With your paintings and drawings, you've been making work for quite a while, how did you get started making artwork?

Well I was lucky and unlucky being born in NY. It's given me some great opportunities in a sense, seeing and being involved in the culture here. I was also raised during a time where it was really violent, so I was immersed in a lot of things I wouldn't wish on even my enemies. A lot of that violent stuff I witnessed and different things I went through come out in my art. That gave me a lot of perspective. I was drawing always and I always had a way to draw my pain or draw other people's pain. As I've gotten older I've harnessed it into something a little more beautiful, but growing up in the eighties in the Outer Boroughs, you're not going to have the best life. No matter what neighborhood you go to, you're gonna get subjected to a lot of things.

I had art- I didn't have spoiled art, I didn't come from a rich family. Around me nobody else made art so it was kind of interesting. But I was attracted to the art scene in NY right away through my mom. So I had all these insane realistic life references that I had a place to start from.

I was pretty much given a NightCLub when I was 17, called Michael Alan's Playhouse, I split owning it with this fireman, right by the ferry. It was right by Wu-Tang and they used to come all the time and there was 1000 people a night. It was crazy. I was 17 and making all this money and I put it back into art and into art school. Then I got out of that scene, because it was crazy.

Then I was doing stuff with Palladium at 18. My mom called up and got me fired. That guy Michael Alig (of LimeLight) wanted to kill me, he was looking for me... I was like a little kid running all these parties.

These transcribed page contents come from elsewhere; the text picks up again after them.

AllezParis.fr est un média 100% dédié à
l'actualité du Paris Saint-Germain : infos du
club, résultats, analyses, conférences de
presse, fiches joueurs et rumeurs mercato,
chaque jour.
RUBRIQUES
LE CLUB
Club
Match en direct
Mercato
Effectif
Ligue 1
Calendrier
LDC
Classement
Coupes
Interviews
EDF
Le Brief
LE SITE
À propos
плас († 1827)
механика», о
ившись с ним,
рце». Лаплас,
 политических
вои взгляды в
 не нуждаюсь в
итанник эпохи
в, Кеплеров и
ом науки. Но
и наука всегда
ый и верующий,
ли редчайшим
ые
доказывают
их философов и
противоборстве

I was really popular in all these underground scenes, not in the galleries. At that time it was Downtown 81 and everyone wasn't coming to New York to be an artist. I missed the Downtown 81 Bus but had my own bus. I was having art shows at the Palladium and LimeLight when I was 17 and then eventually I got going and kept going getting my own solo shows.

The doors kind of opened for you to move along on your path- like, right place, right time for certain things in a natural progression.

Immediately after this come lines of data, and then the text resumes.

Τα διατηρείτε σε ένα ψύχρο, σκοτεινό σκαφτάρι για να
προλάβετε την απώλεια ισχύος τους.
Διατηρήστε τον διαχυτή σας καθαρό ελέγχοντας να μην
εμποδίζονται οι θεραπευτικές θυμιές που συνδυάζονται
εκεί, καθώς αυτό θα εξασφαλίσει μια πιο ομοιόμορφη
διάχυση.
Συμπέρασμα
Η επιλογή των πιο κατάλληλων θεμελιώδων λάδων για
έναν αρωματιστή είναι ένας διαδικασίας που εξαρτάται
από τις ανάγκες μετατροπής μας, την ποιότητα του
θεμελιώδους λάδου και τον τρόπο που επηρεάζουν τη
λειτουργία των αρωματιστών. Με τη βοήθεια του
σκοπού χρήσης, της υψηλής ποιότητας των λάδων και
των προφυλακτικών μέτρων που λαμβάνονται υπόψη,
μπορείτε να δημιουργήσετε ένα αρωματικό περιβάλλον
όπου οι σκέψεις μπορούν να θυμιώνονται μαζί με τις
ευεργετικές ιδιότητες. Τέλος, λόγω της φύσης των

Yeah, that's exactly how it went, I didn't force it I actually went against it. My friends were like "Why don't you be a full-time artist? Whay are you working at a club and putting out a rap record?" I didn't understand that being an artist was a profession, I didn't get it.

You're still living in New York and you're represented by a gallery in Chelsea, correct?

Yeah, Gasser Grunert.

How's that going? Do you have any visual art shows coming up?

I believe so. We've done three shows already. I have a group show up at Woodward Gallery. But I'm pretty much working with Gasser Grunert.